Why is Counselling Weekly?
I only offer weekly counselling sessions and some people wonder why this is. The answer is that research has shown, time and again, that it is the therapeutic relationship between counsellor and client that makes the biggest difference in the effectiveness of counselling. This therapeutic relationship is best built, and maintained, through regular, weekly sessions.

Counselling or Therapy - which is it?
Some people talk about seeing a counsellor, others talk about seeing a therapist. People talk about going to counselling, or they talk about their therapy. This is also often hotly debated within the therapy world! As a BACP accredited counsellor/psychotherapist, I view them as different terms for the same thing. I suggest you go for whatever term you feel most comfortable with - the therapy process is the same.

Why Choose Private Counselling?
If you choose private counselling rather than counselling through the NHS, you have choice ...

  • Together with your counsellor, you can choose to have as many or as few sessions as you need
  • You choose your counsellor
  • You choose the type of support you feel is right for you.

As well as having a choice, you do not have to go on a long waiting list to seek the support you need. If the counsellor you choose doesn't have suitable availability you can go elsewhere.  You only want to work with that counsellor?  Then ask if they hold a waiting list and if so, you can ask if they will put you on that. 

And two related questions:

  • How long will I need counselling for?
  • When is the right time to finish counselling?

How Long will I Need Counselling For?
A question I am often asked, and I find impossible to answer! Each person is unique, bringing their own individual character, personality, difficulties, emotions, background, experiences and lifestyle. Counselling is like unravelling a tightly knotted ball of string. Different parts of the string are worked on and often revisited. During this process, the string starts to unravel, straighten out, become useable again. In the same way as the knotted ball of string being picked at and unravelled, we work together to unpick what is going on for you in different areas of your life. This helps you process your experiences and resolve those difficult to resolve emotional and relational issues. 

When is the Right Time to Finish Counselling?
The short answer to this question is when it feels the right time to do so.
At some point during therapy, you will probably start to wonder whether it's time to bring counselling to an end. You may or may not be sure, and you may or may not feel a little nervous about the prospect. The best thing to do is bring it up with me.  We can then explore your thoughts and feelings about ending therapy.  We will consider together whether it is the right time to end and agree an end date that gives you time to consolidate our work together and process the end of our 'therapeutic relationship'.

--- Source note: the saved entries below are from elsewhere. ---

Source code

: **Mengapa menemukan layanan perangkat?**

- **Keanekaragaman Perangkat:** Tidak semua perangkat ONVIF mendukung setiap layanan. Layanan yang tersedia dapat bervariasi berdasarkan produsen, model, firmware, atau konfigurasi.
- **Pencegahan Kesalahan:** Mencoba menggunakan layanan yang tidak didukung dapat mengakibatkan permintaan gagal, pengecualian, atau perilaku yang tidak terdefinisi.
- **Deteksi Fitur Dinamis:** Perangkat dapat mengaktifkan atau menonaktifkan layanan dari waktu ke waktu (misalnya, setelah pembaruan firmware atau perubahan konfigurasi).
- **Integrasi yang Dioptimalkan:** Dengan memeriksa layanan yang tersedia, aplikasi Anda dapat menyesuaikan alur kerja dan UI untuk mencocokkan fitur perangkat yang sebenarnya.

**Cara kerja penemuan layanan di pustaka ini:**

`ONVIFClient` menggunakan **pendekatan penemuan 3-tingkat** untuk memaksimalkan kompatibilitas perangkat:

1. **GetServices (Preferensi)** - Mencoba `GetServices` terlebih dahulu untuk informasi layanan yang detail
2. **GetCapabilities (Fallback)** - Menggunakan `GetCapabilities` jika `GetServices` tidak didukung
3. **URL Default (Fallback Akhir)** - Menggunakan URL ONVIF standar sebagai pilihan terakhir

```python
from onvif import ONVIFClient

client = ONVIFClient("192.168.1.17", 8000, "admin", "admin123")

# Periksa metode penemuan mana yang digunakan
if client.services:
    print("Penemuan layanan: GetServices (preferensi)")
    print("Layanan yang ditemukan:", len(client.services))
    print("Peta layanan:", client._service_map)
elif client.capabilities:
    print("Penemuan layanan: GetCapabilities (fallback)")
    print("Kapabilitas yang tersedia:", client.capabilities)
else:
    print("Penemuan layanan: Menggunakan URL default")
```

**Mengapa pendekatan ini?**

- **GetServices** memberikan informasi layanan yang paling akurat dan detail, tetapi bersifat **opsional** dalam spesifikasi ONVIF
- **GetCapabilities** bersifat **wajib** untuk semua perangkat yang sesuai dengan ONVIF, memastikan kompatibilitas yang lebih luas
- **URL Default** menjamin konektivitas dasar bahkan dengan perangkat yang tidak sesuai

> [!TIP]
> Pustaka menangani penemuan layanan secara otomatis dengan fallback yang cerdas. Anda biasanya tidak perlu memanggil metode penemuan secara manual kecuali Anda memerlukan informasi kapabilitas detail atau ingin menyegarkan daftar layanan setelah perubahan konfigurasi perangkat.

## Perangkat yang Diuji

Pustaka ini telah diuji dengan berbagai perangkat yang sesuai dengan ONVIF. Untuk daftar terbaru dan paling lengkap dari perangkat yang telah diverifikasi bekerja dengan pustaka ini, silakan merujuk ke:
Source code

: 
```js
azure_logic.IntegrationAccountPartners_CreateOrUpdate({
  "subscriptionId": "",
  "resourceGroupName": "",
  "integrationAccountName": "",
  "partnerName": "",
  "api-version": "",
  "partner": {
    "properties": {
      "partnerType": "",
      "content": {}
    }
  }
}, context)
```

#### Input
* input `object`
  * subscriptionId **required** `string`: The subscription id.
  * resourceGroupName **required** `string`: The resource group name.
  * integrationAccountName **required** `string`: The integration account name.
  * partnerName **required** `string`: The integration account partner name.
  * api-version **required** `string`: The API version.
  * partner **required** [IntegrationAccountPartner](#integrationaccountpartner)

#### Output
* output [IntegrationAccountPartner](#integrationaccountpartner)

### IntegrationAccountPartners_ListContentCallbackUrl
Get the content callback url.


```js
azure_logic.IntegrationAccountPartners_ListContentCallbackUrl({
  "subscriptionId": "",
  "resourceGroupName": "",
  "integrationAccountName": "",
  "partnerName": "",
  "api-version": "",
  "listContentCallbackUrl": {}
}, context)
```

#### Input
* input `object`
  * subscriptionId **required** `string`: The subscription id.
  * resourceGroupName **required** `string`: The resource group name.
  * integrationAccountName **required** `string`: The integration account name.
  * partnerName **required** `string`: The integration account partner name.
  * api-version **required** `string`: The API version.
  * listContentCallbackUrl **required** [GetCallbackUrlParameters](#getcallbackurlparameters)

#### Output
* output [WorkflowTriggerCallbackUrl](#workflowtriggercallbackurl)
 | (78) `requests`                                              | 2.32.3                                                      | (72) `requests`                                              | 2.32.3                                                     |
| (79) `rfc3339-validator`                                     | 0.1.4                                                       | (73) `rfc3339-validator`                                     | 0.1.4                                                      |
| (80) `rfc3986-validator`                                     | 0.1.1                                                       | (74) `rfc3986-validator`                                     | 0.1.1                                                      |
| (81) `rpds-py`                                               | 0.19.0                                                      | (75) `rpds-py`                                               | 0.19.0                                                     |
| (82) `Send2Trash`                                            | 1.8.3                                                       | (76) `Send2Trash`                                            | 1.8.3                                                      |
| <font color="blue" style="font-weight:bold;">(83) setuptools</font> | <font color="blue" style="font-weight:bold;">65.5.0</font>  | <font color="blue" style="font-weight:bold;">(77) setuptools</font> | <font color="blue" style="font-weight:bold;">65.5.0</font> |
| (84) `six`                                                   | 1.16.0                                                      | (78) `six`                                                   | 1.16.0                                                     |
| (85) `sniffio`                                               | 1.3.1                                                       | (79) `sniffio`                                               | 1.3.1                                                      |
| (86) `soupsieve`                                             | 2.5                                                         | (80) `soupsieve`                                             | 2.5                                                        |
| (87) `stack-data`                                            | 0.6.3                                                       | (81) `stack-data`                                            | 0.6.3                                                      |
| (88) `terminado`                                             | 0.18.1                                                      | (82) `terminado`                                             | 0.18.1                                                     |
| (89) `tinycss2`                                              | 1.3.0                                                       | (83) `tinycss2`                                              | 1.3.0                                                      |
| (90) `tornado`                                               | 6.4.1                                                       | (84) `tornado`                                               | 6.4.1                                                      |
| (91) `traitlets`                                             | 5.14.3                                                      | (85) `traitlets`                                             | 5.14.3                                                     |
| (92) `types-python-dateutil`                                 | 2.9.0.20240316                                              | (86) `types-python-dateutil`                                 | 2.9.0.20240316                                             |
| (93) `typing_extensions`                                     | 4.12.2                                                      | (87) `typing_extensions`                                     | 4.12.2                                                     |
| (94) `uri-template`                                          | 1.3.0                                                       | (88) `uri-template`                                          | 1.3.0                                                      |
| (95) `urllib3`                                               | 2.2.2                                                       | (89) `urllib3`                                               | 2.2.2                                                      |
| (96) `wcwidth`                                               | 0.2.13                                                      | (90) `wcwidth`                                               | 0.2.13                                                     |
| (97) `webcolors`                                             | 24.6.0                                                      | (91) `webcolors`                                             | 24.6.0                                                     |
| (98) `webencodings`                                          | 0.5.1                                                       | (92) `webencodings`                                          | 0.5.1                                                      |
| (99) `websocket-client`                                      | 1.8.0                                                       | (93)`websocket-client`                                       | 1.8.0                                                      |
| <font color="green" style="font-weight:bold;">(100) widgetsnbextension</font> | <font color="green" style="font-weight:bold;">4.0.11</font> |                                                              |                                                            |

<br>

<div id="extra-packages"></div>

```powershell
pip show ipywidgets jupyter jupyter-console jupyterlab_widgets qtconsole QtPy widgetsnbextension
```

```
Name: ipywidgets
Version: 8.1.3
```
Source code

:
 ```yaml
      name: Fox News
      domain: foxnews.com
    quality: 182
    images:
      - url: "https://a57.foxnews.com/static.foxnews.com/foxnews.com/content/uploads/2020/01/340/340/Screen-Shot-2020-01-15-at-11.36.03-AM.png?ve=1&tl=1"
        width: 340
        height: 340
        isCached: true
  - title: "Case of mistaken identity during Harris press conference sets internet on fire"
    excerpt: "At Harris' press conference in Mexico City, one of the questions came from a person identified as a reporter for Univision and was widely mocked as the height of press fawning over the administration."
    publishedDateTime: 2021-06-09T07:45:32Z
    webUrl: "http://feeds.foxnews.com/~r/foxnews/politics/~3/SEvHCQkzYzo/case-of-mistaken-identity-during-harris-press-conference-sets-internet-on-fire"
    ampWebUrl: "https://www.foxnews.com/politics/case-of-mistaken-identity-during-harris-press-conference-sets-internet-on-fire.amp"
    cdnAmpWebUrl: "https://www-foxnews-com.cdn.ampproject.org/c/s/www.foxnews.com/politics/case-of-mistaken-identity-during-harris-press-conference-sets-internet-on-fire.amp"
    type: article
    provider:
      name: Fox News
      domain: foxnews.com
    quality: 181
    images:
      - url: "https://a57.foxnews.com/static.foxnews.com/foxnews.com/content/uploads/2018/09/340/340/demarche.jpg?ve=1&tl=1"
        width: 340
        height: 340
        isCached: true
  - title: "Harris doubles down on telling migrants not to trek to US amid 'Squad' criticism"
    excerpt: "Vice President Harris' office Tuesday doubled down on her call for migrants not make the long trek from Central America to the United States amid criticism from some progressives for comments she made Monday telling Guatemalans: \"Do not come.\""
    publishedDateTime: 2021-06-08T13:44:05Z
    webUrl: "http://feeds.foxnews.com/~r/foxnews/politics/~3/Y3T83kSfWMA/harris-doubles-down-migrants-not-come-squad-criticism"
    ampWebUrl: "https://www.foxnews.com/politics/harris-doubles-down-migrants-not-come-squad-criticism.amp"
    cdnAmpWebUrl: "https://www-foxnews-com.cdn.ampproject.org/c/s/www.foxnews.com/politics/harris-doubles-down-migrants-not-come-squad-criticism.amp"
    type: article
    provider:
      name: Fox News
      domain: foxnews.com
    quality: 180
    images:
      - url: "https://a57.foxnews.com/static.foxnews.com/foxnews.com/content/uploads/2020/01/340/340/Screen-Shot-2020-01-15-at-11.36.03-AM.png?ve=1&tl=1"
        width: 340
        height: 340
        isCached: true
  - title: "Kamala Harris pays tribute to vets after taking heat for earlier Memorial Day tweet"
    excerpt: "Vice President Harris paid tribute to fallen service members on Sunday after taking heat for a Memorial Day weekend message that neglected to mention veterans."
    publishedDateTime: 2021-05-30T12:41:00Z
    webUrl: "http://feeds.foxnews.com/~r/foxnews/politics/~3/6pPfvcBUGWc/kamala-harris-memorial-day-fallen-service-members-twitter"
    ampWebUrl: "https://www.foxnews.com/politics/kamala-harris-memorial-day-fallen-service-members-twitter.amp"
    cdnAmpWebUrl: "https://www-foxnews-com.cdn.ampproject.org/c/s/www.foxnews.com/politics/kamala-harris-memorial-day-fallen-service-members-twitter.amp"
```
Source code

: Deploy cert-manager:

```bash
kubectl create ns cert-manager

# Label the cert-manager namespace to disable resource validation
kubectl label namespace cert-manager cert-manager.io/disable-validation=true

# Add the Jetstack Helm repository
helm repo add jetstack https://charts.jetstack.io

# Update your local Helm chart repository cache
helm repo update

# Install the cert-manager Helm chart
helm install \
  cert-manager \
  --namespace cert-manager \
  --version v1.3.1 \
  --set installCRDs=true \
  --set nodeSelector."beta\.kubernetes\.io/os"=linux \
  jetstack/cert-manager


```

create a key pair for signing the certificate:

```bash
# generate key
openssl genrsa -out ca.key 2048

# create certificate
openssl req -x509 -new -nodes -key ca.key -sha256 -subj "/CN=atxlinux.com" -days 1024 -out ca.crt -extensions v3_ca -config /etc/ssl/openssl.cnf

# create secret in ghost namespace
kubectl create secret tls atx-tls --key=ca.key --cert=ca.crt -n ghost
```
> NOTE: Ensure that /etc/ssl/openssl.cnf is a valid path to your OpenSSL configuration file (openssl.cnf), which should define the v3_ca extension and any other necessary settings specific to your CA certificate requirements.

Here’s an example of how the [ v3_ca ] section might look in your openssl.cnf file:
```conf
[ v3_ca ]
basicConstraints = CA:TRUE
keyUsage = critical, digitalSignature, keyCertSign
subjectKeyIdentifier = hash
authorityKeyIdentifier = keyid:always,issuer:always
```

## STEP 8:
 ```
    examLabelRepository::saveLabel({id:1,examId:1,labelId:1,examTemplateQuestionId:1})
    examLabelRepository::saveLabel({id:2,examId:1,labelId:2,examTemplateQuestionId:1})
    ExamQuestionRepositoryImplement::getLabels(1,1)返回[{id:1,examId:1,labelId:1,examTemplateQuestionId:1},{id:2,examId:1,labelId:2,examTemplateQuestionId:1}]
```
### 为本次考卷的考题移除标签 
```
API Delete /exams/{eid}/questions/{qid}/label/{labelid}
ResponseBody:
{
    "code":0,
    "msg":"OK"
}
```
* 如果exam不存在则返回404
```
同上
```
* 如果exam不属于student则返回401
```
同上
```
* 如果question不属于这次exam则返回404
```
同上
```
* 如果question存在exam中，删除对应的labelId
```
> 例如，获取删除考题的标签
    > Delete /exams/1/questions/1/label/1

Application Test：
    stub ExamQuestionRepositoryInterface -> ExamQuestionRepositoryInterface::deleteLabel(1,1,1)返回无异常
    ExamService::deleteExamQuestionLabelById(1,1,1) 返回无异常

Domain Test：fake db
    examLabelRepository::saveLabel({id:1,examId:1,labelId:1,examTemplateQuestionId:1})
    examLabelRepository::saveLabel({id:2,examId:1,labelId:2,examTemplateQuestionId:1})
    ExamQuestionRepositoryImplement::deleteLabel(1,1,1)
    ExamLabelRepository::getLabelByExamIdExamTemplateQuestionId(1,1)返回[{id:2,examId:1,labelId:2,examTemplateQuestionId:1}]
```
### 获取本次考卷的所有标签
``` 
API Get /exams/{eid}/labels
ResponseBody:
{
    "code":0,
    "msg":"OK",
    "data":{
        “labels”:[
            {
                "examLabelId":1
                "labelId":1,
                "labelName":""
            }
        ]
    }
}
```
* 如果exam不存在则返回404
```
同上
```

Can I Come Back to Counselling If I Need To?
Most people find counselling really helpful and at some point, sometimes sooner, sometimes later, they will finish counselling. One thing that can stop people from bringing up the fact that they feel ready to leave is that they are worried they will "slip back" and won't be able to come back to counselling.  Most people don't come back to counselling, however, sometimes it can be helpful to return.  For those who feel a need to re-engage in counselling, they often find themselves working at a deeper level than before, coming away with even greater resilience, self-acceptance and self-assurance than before.

So can you come back to counselling if you need to? Absolutely!